- [Task instructions]:
a) Answer from the dog-training thread, one line each: (i) At least how many times was the "stay" command given on the way to the park and back? (ii) Within how many seconds does Oscar break a "stay" given alone? (iii) According to Gabica's post, why is the hand signal important for distance handling?
b) Extend the dog-training thread past its last sentence.

- [Selected excerpt]:
Also, I am not sure if this method worked out well because we are in a city setting, so the "stay" command was given at least 20 times on our way to the park and back home, from the day we took him out, at every crosswalk. It happened often times that cars were speeding up, or a big noisy buss would pass, so maybe it helped him understand that "stay" means danger is coming. Also, when walking in the city, I have noticed he is more aware of his surroundings than he is in the field - there, he is very much following scents and sometimes gets "in the zone" when catching an interesting smell. 

From mastering the "stay" and "wait", we just continued by applying various other commands that suited the circumstance. "Stay" alone is not very long-lived for Oscar. He will break stay when I reach his position, or within 20-30 seconds and either come back, or proceed walking. The "wait" gives us unlimited time, pretty much, and from there, we added additional commands - like sit, or down, or from stay straight to return.


----------



## Gabica (Jan 20, 2018)

i would / did work it this way: lots of staying in place practice first, while i am moving around, 1 or 2 steps, further away, increasing the distance to the point where my dog would break the stay. then step back and practice further. once i saw that there is a solid stay in place for a reasonable distance, me still being in sight, i started adding commands, using the same hand signal as when he was closer to me. the hand signal is important to teach as a foundation for distance handling as they may not hear with wind blowing the opposite way what you asked them. practiced those then and stepped back to the dog at the beginning every time with a reward, later on alternating with just verbal reward. i do not use whistle for these, for a variety of reasons, the main reason being what you just described, that it can confuse the dog.

- [Given entries]:
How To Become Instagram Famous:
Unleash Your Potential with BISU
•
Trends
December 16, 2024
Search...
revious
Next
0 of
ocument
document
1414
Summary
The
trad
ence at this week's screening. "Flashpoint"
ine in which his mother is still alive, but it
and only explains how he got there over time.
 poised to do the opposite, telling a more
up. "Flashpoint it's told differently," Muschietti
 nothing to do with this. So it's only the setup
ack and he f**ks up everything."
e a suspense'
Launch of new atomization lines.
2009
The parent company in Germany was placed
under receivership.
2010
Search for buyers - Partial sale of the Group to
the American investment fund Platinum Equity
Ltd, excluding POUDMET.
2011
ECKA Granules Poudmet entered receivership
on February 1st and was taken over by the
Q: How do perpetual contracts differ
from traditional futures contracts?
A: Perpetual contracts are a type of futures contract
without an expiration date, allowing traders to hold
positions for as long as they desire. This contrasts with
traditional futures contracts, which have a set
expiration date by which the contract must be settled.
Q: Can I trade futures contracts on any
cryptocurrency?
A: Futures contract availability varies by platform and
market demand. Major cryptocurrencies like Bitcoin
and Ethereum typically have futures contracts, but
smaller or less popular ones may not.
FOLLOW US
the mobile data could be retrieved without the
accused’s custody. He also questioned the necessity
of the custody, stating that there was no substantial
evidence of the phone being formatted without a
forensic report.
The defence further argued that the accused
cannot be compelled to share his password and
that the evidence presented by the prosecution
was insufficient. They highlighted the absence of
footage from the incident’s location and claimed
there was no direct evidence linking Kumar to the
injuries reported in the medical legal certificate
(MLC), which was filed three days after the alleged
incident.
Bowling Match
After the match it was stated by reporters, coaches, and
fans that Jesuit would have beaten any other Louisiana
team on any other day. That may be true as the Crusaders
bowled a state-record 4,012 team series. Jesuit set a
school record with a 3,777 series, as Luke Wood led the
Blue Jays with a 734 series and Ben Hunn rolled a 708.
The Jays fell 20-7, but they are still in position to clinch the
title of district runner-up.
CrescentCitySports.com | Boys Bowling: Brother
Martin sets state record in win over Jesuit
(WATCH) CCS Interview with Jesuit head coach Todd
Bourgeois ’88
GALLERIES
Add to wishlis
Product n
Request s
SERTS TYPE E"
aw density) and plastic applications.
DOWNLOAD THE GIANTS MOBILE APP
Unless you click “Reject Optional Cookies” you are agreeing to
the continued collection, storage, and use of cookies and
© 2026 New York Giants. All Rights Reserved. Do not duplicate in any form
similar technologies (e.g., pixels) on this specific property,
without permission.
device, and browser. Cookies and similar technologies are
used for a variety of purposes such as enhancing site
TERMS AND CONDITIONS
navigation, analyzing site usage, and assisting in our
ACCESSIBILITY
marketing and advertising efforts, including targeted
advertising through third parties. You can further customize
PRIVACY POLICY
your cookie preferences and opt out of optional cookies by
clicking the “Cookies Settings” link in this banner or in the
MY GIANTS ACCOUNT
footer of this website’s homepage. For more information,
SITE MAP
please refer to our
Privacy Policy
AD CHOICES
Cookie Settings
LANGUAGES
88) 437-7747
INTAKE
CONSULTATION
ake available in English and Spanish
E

- [Answers by item number]:
a)
(i) At least 20 times.
(ii) Within 20-30 seconds.
(iii) The dog may not hear the spoken command when the wind blows the opposite way.

b)
so once you have your stay in place solid, the hand signal commands will work from a distance.
needless to say, in between 3-4 stay in place, there has been always some big play or back rubbing time, so that i give their brain a break. 
so basically: staying in place and hand signals are my foundation for distance command too. 
hopefully this will work for you too.


----------



## Frida010 (Apr 24, 2020)

[email protected] said:


> Hi there!
> 
> In order for Oscar to lie down from a distance, we do the following ritual: stay, wait, down (or sit), wait. It works, but without the wait, he comes back. Frankly, I always prefer Oscar coming back - this tactic was born only because his recall was terrible in the beginning, especially when he had distractions in the park, but other commands seemed to work just fine. Even now, he responds a lot better to "stay" and "return" (100%), than the "here" command alone, if in an overstimulated situation, like chasing with a friend.
> 
> ...


Fred is trained to wait and not move until we come closer. Indeed also one of those off leash commands that work very wel for safety. Great idea to try and follow it up with a sit or down. I’ll give that approach a try!


----------



## rubicon (Dec 9, 2019)

We trained our dog to do exactly that because we don’t want him running across a bike’s path to us (a problem with our old park). We have a stop sign for him. We also just made him sit farther and farther from us (starting from up close of course! Start indoors, then once he can do it from across the room, do it outdoors with distraction), “stopping” him if he tries to come, until he can sit from 50+ feet away. It’s about associating the command “sit” with “stop right where you are” and letting the dog know to do that for as long as they can receive your signal at all. I would pair a hand sign if you’re not good at screaming, or use a whistle signal alongside the command or the hand sign until just the whistle will do.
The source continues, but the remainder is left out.